Golf course is a real headache

CAMARILLO, Calif. — When Mark Moore mows his lawn, he is a sight to behold.

Looking a bit like the rubber-armed Michelin man, he says that in order to get the job done safely, he has to wear a heavily padded leather jacket, filled with 4 inches of goose-down feathers to protect the vertebrae in his back; a wide-brimmed pith helmet to prevent injury to his head and face; a pair of goggles to cover his eyes; long pants with kneepads; and a pair of long, thick landscape gloves.

Moore’s weekly ritual of suiting up in improvised protective gear is necessary, he said, because he has to shield himself from golf balls that land on his property every day.

“It’s snowing golf balls. We get up to 28 a day. They come in at such a high speed that we can’t let our children outside to play, and we can’t let the dog out. It’s awful,” said his wife, Carolyn Masters Moore.

When the couple bought their dream home, they said, they had no idea how quickly it would become a nightmare.

After moving into the house in late July, it took about a week for them to realize they had a major golf-ball hazard to grapple with, they said.

Because their property is adjacent to the Spanish Hills golf course, they expected the occasional stray ball to land in their yard, but it’s the blizzard of bulletlike errant golf balls that makes them feel like prisoners inside their own home, they said.

“We have to wear helmets when we go outside, or carry an umbrella to protect ourselves and our kids. I feel betrayed, hurt and angry,” said Carolyn Moore.

She said their 12-year-old daughter, Aiden, a goalkeeper for a soccer club, can’t practice in the yard with her friends. The Moores lend construction-quality hard hats to their visitors for safety and liability reasons.

After living for several years in a town home they own in Oxnard, they purchased their two-acre, $2.1 million home near the seventh fairway because of the space and security they thought it offered their family.

Mark Moore said they invested everything they had to acquire the house and borrowed from their parents.

He said his mother is in the early stages of Alzheimer’s disease, so his parents planned to move in. But when his mother nearly got hit by a golf ball while eating lunch on the patio, they had to abandon that plan.

“A ball also whizzed by our daughter’s head and missed her by inches,” said Carolyn Moore.

The Moores contend they didn’t know the location of their property was unique, compared with nearby homes, when it came to the quantity and velocity of incoming golf balls.

“There was no disclosure about the special problem associated with this particular property. If we had known about the severity of the golf-ball hazard, we would not have bought the house,” said Mark Moore.

The Moores said they will move back into their town home until the situation is resolved. They said they want the purchase of their home rescinded and their money refunded.
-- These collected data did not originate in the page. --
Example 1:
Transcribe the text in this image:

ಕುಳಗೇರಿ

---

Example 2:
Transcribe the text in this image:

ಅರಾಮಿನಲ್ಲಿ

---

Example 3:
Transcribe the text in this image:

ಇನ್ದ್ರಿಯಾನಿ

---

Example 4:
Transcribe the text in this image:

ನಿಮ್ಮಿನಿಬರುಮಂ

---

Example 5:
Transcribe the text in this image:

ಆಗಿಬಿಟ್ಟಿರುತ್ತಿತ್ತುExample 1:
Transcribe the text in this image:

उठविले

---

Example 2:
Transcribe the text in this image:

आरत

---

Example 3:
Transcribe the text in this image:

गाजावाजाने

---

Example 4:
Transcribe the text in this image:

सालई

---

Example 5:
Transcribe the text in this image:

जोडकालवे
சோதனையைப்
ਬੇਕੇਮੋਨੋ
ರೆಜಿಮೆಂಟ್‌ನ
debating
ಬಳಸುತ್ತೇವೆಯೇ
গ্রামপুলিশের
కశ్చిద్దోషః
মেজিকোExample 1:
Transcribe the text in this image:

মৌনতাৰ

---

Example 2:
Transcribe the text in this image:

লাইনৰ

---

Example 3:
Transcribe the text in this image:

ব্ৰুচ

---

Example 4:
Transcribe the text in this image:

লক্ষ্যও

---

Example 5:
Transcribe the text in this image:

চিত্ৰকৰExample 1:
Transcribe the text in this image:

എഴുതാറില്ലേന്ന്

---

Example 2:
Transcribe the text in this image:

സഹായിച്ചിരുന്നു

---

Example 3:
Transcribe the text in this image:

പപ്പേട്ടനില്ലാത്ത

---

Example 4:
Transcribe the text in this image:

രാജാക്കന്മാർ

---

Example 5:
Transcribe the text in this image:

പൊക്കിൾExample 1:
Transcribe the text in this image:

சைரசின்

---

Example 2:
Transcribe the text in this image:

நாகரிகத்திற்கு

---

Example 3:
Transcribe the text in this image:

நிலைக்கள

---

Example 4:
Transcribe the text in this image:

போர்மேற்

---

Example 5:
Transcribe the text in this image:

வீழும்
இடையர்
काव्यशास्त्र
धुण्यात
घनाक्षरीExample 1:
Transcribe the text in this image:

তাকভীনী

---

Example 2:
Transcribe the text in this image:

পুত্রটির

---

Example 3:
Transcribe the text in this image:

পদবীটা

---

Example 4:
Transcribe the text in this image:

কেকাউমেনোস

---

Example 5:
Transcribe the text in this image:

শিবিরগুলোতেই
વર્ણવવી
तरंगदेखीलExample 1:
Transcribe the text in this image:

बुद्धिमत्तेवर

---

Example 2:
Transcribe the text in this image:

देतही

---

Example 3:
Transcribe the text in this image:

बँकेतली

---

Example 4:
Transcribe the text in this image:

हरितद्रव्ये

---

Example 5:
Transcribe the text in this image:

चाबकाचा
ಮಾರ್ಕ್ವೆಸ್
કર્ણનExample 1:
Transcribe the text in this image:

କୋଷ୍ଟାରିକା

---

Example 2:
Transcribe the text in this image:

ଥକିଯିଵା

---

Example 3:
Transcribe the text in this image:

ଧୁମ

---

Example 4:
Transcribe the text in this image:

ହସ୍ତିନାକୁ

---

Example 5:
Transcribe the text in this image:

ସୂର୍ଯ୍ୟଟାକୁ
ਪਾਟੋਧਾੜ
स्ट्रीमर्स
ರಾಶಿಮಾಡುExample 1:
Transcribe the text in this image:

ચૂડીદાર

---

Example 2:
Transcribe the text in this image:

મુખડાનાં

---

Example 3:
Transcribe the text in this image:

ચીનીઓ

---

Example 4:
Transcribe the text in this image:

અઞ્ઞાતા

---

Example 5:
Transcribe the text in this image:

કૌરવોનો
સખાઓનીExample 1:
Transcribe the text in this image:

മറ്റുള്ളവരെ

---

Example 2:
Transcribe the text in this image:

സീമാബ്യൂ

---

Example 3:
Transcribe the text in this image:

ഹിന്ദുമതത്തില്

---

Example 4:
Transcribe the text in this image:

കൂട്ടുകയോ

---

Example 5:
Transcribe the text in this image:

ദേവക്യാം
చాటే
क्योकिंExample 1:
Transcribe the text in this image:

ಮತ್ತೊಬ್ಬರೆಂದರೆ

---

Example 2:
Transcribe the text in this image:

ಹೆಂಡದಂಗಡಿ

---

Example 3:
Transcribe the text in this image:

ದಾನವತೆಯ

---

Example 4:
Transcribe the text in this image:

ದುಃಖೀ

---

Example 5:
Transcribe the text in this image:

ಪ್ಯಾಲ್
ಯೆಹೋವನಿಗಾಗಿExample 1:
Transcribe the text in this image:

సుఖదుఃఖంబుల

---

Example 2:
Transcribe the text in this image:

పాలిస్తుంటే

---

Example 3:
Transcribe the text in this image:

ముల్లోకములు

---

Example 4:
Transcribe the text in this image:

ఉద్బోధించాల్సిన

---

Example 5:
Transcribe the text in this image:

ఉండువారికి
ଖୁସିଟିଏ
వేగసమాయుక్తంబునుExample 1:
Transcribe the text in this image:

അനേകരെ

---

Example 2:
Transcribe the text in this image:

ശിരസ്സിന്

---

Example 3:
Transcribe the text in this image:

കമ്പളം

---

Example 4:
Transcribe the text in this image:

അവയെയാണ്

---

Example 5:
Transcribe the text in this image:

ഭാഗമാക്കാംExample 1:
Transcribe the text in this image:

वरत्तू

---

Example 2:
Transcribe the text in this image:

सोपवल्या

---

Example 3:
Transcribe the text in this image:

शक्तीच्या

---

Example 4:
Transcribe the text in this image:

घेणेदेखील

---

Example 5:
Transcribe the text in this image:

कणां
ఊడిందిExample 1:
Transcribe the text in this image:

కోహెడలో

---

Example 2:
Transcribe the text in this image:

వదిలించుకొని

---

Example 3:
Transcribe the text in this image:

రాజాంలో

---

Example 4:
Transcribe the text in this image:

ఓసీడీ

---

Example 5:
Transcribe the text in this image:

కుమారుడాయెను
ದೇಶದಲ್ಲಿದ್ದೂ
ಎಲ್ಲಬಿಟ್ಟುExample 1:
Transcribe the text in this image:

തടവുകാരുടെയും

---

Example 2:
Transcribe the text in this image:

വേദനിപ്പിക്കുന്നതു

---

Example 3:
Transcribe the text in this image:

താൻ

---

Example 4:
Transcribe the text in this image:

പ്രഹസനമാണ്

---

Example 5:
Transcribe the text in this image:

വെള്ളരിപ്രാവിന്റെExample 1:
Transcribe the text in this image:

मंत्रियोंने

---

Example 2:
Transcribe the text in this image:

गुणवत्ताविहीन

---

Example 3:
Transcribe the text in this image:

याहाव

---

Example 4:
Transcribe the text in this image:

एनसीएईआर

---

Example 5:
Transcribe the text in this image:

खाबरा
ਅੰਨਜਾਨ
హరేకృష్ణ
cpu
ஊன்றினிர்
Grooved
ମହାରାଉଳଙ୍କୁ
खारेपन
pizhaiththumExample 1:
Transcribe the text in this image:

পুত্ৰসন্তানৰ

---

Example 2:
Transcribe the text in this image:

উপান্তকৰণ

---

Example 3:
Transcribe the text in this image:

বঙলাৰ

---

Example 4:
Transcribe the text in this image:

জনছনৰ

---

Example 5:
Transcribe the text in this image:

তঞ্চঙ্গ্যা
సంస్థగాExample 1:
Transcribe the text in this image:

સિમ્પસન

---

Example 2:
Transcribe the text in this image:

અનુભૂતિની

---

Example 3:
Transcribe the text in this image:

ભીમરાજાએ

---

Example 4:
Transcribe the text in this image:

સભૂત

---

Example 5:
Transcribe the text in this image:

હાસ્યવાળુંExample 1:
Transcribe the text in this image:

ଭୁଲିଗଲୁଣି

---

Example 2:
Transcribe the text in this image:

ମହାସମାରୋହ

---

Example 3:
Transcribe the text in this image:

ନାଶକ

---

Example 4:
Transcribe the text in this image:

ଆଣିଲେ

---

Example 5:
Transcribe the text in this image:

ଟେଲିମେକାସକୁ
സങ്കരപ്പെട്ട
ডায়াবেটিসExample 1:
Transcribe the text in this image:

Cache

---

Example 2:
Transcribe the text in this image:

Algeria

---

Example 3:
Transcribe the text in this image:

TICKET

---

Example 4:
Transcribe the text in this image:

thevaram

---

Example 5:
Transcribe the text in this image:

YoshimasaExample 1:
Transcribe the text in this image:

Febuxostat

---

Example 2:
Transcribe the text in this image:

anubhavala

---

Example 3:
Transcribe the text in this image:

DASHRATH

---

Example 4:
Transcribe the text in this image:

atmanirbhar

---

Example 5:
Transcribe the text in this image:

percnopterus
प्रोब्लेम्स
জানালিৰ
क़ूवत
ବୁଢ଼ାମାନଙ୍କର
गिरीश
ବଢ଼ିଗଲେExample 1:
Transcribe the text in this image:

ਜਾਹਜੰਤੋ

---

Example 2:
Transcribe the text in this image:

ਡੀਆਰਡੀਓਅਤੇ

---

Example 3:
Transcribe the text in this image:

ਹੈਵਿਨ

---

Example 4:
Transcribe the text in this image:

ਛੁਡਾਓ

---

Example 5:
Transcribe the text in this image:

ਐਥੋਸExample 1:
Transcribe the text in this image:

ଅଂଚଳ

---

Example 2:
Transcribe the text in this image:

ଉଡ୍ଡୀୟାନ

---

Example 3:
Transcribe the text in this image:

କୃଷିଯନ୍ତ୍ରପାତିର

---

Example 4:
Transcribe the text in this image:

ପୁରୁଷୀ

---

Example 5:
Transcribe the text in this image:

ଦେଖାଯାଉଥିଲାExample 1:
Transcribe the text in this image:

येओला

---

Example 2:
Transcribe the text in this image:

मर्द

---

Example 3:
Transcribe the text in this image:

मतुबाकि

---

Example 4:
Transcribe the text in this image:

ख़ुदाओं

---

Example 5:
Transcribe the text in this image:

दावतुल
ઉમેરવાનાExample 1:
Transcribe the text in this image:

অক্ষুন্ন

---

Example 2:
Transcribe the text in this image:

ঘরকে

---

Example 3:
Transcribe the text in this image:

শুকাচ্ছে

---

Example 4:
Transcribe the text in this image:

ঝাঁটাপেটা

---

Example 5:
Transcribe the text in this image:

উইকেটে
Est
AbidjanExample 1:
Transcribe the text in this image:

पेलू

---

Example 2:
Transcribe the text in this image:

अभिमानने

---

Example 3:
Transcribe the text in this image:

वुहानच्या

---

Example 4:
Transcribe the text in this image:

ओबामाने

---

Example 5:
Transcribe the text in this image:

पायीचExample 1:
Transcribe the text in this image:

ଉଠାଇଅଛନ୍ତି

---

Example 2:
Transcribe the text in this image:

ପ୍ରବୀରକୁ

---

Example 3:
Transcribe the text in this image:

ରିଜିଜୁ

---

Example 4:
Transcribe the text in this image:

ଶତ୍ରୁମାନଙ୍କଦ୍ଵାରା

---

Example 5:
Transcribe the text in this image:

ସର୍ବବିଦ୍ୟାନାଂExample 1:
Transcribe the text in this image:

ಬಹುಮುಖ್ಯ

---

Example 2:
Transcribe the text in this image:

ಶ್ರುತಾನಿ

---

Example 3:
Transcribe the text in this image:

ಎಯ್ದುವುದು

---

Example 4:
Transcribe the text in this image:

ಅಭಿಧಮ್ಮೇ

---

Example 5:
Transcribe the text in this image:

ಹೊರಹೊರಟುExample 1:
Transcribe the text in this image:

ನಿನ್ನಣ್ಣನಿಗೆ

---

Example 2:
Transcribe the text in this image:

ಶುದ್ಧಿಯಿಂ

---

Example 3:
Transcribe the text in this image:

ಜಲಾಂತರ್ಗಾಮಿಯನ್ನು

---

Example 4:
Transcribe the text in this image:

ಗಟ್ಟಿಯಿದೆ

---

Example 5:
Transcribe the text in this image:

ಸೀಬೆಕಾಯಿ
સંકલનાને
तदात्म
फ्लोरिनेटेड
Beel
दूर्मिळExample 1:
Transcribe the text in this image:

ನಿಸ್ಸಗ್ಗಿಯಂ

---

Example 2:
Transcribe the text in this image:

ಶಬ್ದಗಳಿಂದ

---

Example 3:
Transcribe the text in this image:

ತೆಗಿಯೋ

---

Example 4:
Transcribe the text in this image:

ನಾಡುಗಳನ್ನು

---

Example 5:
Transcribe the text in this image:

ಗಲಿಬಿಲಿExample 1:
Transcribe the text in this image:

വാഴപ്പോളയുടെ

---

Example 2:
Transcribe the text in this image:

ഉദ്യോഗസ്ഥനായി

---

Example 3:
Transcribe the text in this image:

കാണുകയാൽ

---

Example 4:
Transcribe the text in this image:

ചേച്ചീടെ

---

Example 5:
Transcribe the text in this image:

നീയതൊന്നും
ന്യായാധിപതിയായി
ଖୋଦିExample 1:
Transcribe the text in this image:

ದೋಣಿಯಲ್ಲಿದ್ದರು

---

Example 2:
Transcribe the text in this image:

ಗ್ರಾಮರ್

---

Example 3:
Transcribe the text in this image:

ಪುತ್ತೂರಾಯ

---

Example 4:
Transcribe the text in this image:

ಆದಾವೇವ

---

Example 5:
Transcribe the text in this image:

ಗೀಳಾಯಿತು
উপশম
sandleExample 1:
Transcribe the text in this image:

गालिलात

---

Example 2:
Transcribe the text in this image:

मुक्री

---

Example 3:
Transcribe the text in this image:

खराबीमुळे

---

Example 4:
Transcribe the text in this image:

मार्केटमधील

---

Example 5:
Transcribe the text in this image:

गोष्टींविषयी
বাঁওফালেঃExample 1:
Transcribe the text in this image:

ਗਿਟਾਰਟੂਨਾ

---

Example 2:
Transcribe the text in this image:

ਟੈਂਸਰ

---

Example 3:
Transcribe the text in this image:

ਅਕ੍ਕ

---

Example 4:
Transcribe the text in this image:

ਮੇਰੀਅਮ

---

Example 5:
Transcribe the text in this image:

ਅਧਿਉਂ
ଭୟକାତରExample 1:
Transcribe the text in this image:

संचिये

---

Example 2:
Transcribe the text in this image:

“A house on a golf course is going to have golf balls; they knew that. If there was a special disclosure about that property, I knew absolutely nothing about it at the time of the transaction,” said Laura Means, the real estate agent who represented the sellers and sold the home to the Moores through the Illinois-based relocation company SIRVA.

“We believe the homeowners disclosed everything they should have disclosed and that the buyers were fully aware of the circumstances of the property,” said Jeff Margolis, attorney for SIRVA.